Codebase
All the files that make up a software project, taken together. The complete collection of code, content, configuration, and assets.
A codebase is the complete set of files that make up a software project: the application code, content files, configuration, images, and anything else needed to build and run the final product. It typically lives in a single version control repository, which means every change is tracked and the entire project history is preserved. How a codebase is organized directly affects how easy it is to maintain, onboard new contributors, and use tools like AI coding assistants that need to understand the project’s structure.
The Simple Version
A codebase is just all the files in a project. If you opened the project folder on your computer and looked at every file inside it, that’s the codebase. It includes the code that builds the site, the content (like blog posts), the configuration files (like settings), and the assets (like images).

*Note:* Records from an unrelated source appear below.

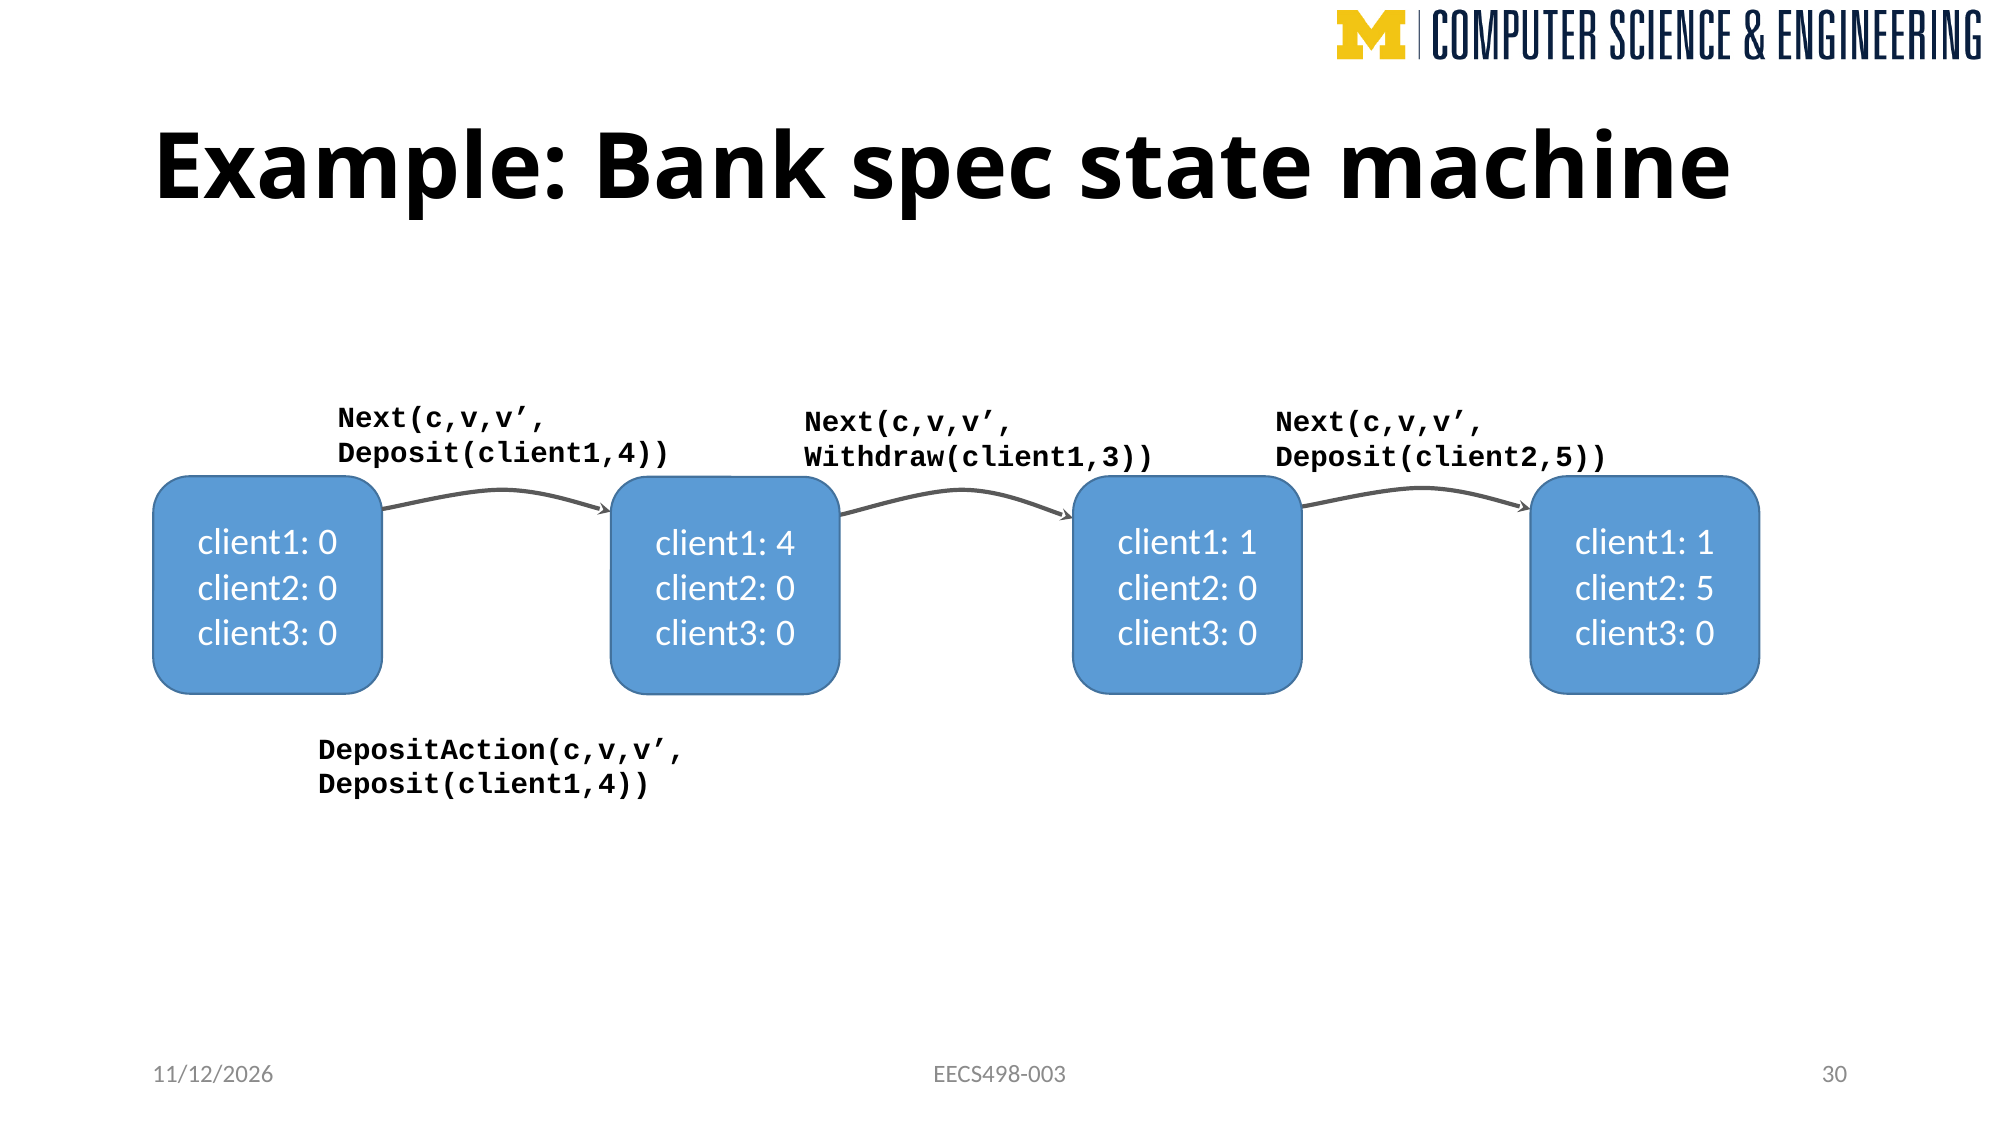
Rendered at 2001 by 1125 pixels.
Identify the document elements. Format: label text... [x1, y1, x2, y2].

text_box client1: 1 client2: 5 client3: 0 [1529, 475, 1761, 695]
text_box [382, 489, 609, 515]
text_box client1: 4 client2: 0 client3: 0 [609, 475, 841, 696]
text_box [1303, 487, 1529, 513]
text_box Next(c,v,v’, Deposit(client1,4)) [322, 390, 692, 476]
picture [1337, 9, 1981, 60]
text_box [841, 489, 1072, 521]
slide_number 30 [1412, 1042, 1863, 1103]
text_box client1: 1 client2: 0 client3: 0 [1071, 475, 1303, 695]
footer EECS498-003 [662, 1042, 1338, 1103]
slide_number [137, 1042, 588, 1103]
text_box client1: 0 client2: 0 client3: 0 [152, 475, 384, 695]
text_box Next(c,v,v’, Deposit(client2,5)) [1260, 395, 1637, 480]
title Example: Bank spec state machine [137, 59, 1863, 278]
text_box DepositAction(c,v,v’, Deposit(client1,4)) [303, 722, 726, 808]
text_box Next(c,v,v’, Withdraw(client1,3)) [789, 395, 1188, 480]
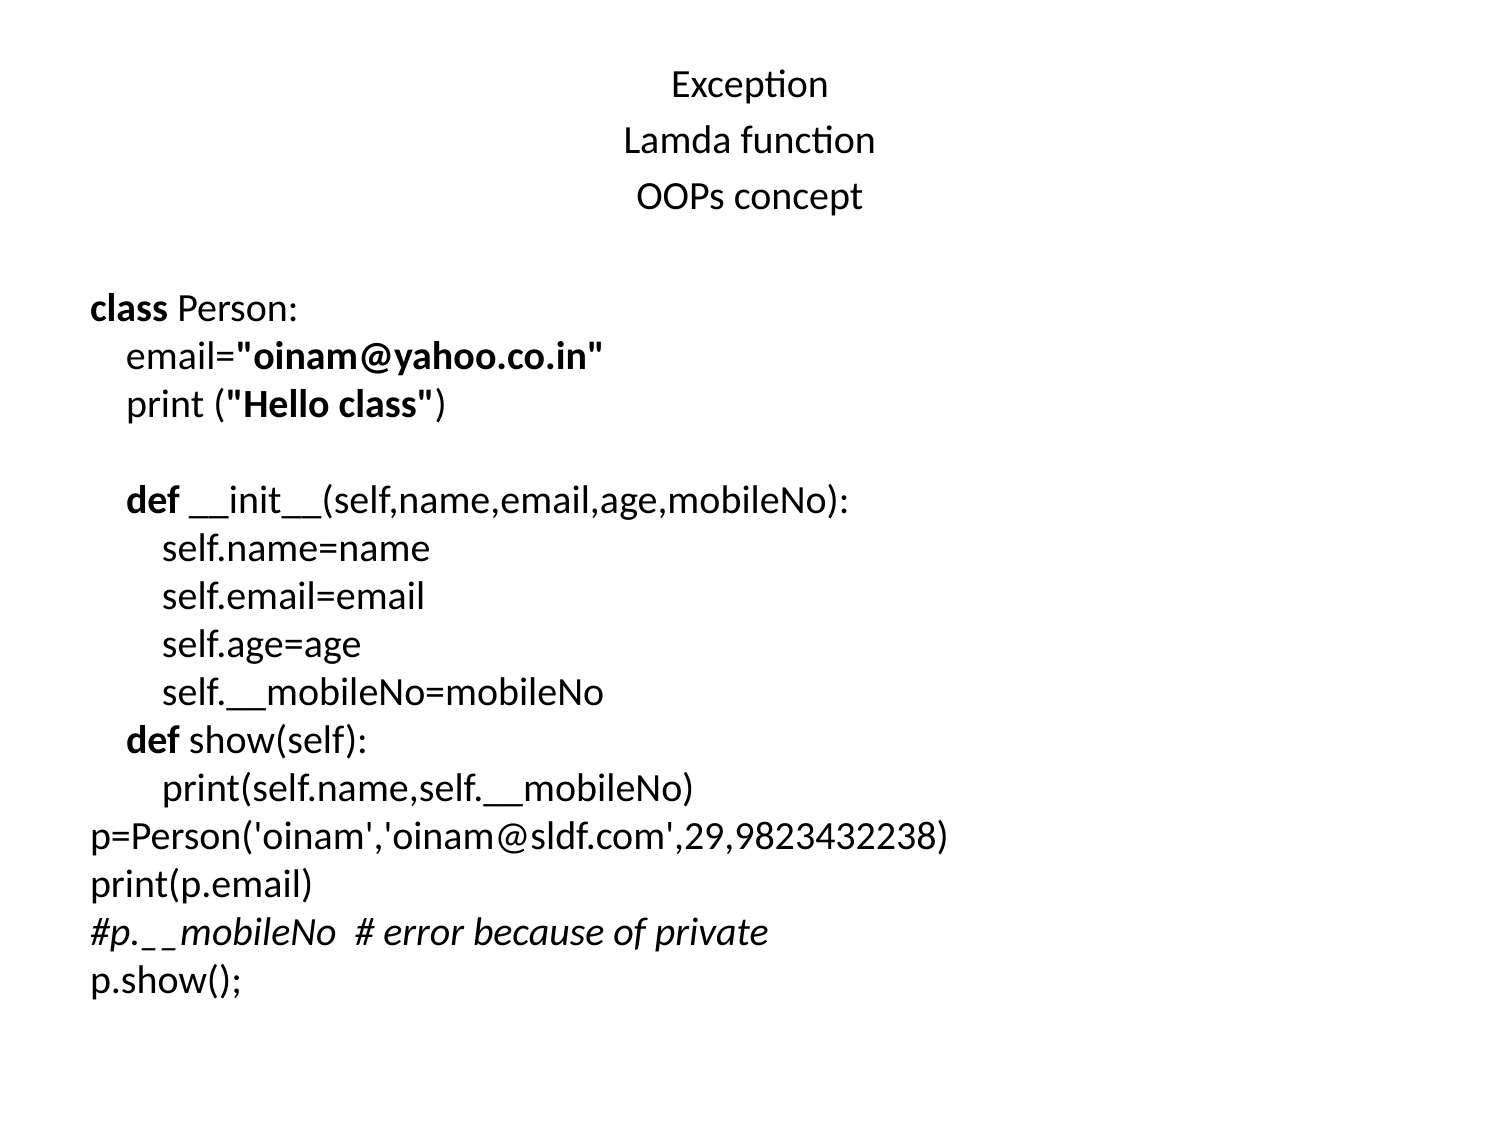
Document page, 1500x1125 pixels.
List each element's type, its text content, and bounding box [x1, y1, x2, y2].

subtitle Exception Lamda function OOPs concept class Person: email="oinam@yahoo.co.in" print ("Hello class") def __init__(self,name,email,age,mobileNo): self.name=name self.email=email self.age=age self.__mobileNo=mobileNo def show(self): print(self.name,self.__mobileNo) p=Person('oinam','oinam@sldf.com',29,9823432238) print(p.email) #p.__mobileNo # error because of private p.show(); [75, 50, 1425, 1063]
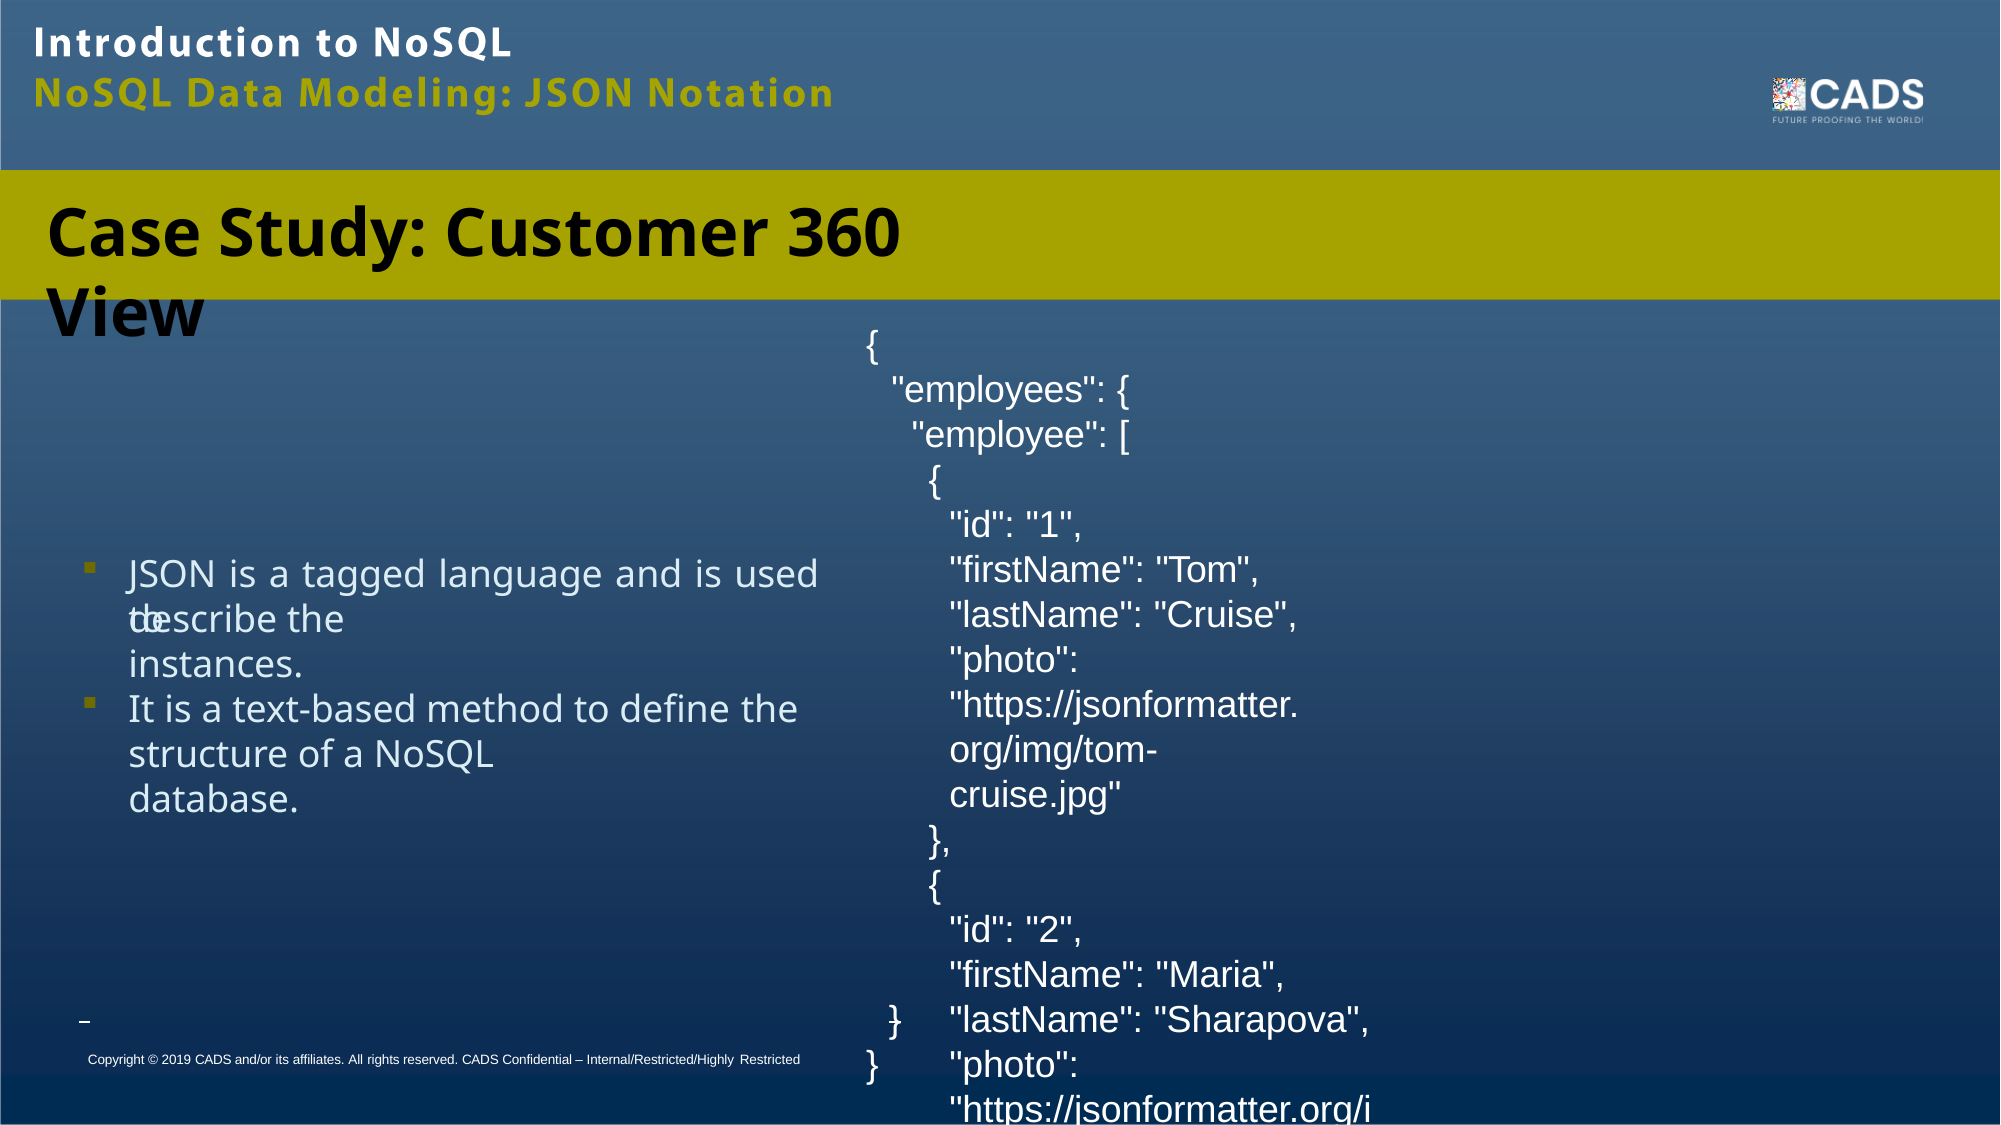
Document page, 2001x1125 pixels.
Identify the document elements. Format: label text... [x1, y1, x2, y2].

text_box [33, 65, 860, 117]
text_box } [77, 992, 1923, 1040]
picture [0, 300, 884, 1125]
picture [0, 0, 2000, 170]
text_box } [863, 1037, 881, 1085]
text_box [33, 15, 537, 65]
text_box "employees": { "employee": [ { "id": "1", "firstName": "Tom", "lastName": "Cruise", "photo": "https://jsonformatter.org/img/tom-cruise.jpg" }, { "id": "2", "firstName": "Maria", "lastName": "Sharapova", "photo": "https://jsonformatter.org/img/Maria-Sharapova.jpg" } ] [884, 362, 1942, 1125]
text_box structure of a NoSQL database. [126, 727, 644, 820]
text_box Copyright © 2019 CADS and/or its affiliates. All rights reserved. CADS Confidential – Internal/Restricted/Highly Restricted [85, 1049, 818, 1068]
picture [1036, 300, 2000, 1125]
title Case Study: Customer 360 View [44, 187, 1036, 378]
text_box describe the instances. [126, 592, 504, 682]
text_box { [863, 317, 881, 365]
text_box JSON is a tagged language and is used to [79, 547, 838, 640]
text_box [0, 170, 2000, 300]
text_box It is a text-based method to define the [79, 682, 839, 730]
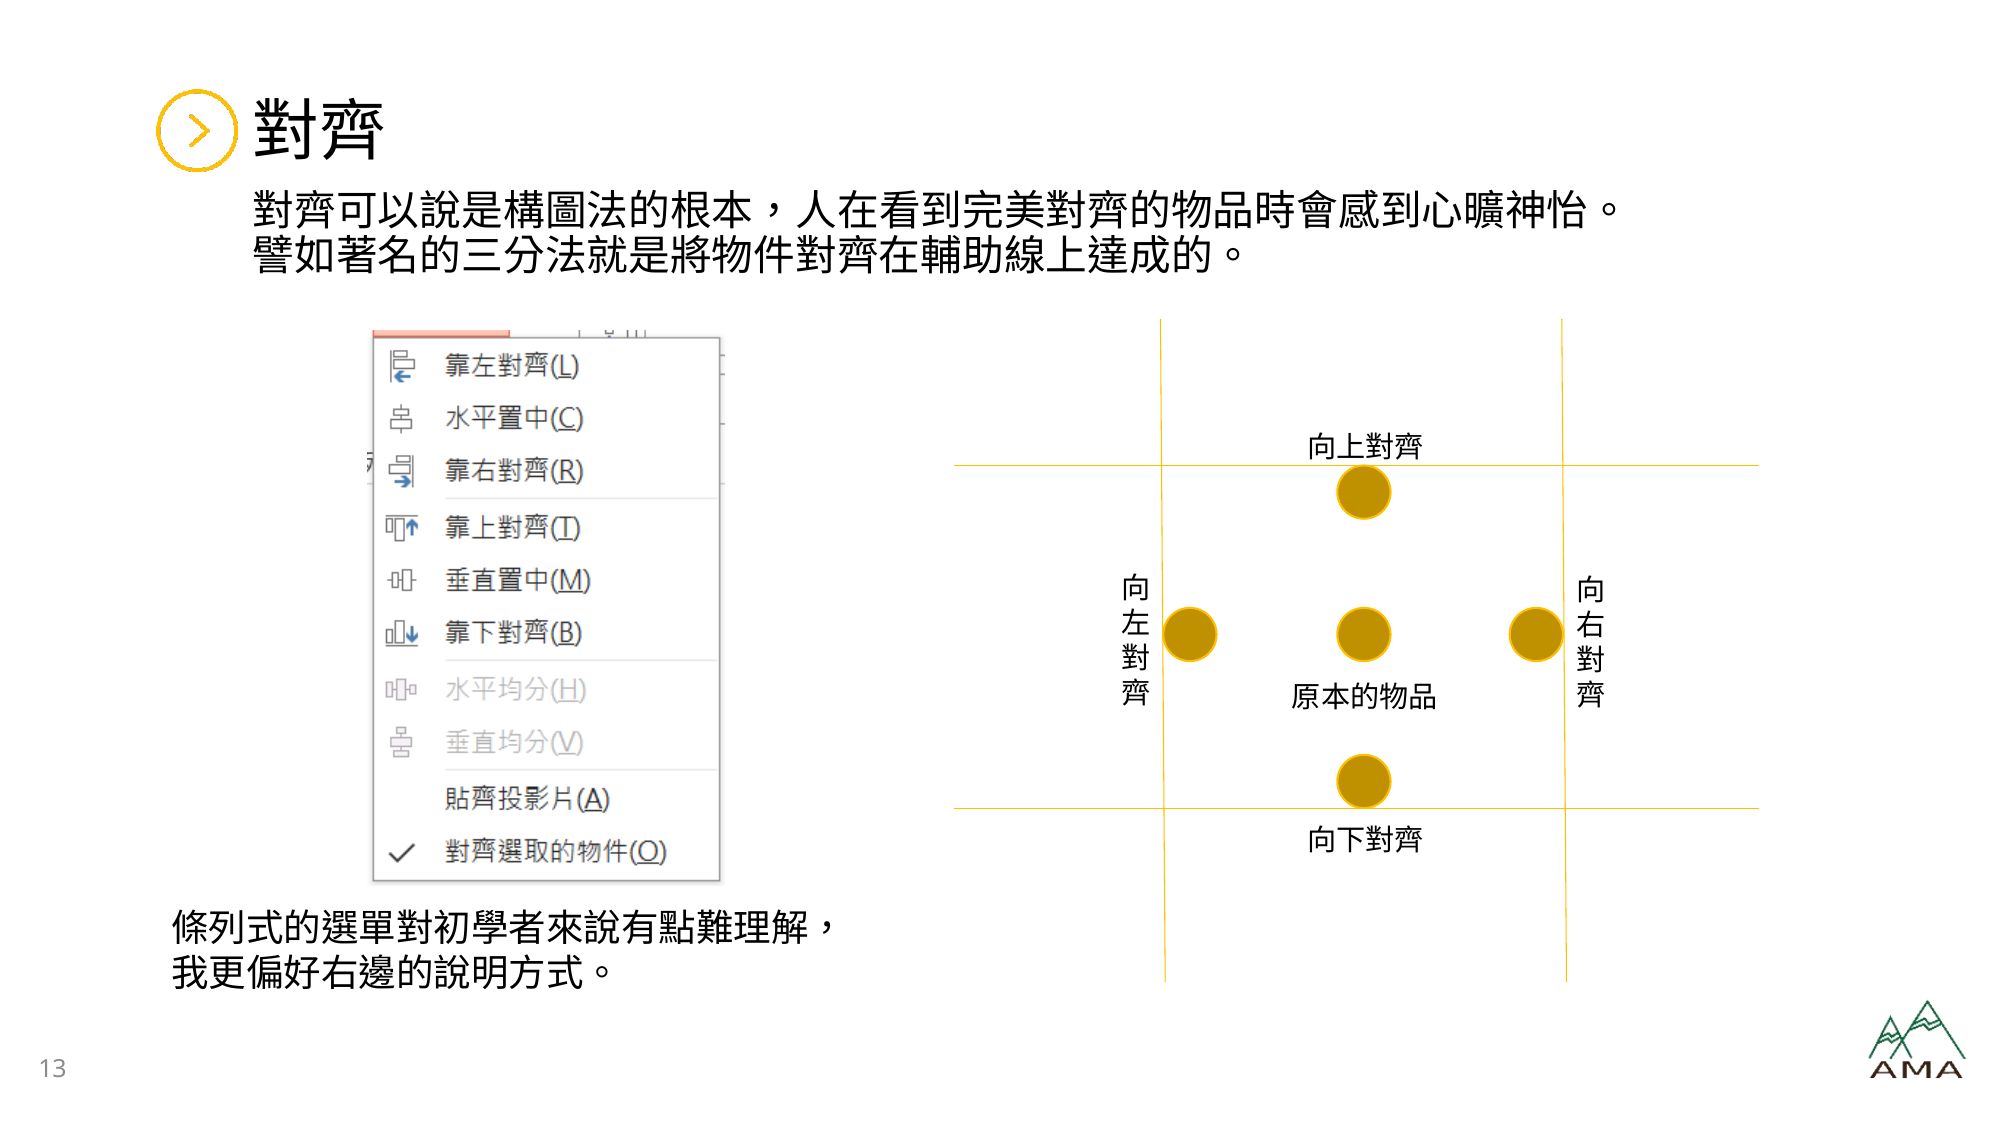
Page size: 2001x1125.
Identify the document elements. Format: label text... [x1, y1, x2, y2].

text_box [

It’s the whole thing. The complete set of ingredients that produces the final product.
Why It Matters
When developers say “I need to read the codebase,” they mean they need to understand how the project is structured and how its pieces fit together. Owning your codebase means you have all the raw materials. You’re not renting someone else’s platform. You have the actual files, and you can move them, modify them, or hand them to someone else.
How It’s Used on This Site
The codebase for scottkrukowski.com lives in a GitHub repository. It includes Astro page templates, React components, Markdown blog posts, glossary entries, CSS styles, images, and configuration files. Claude Code reads the entire codebase to understand the project before making changes.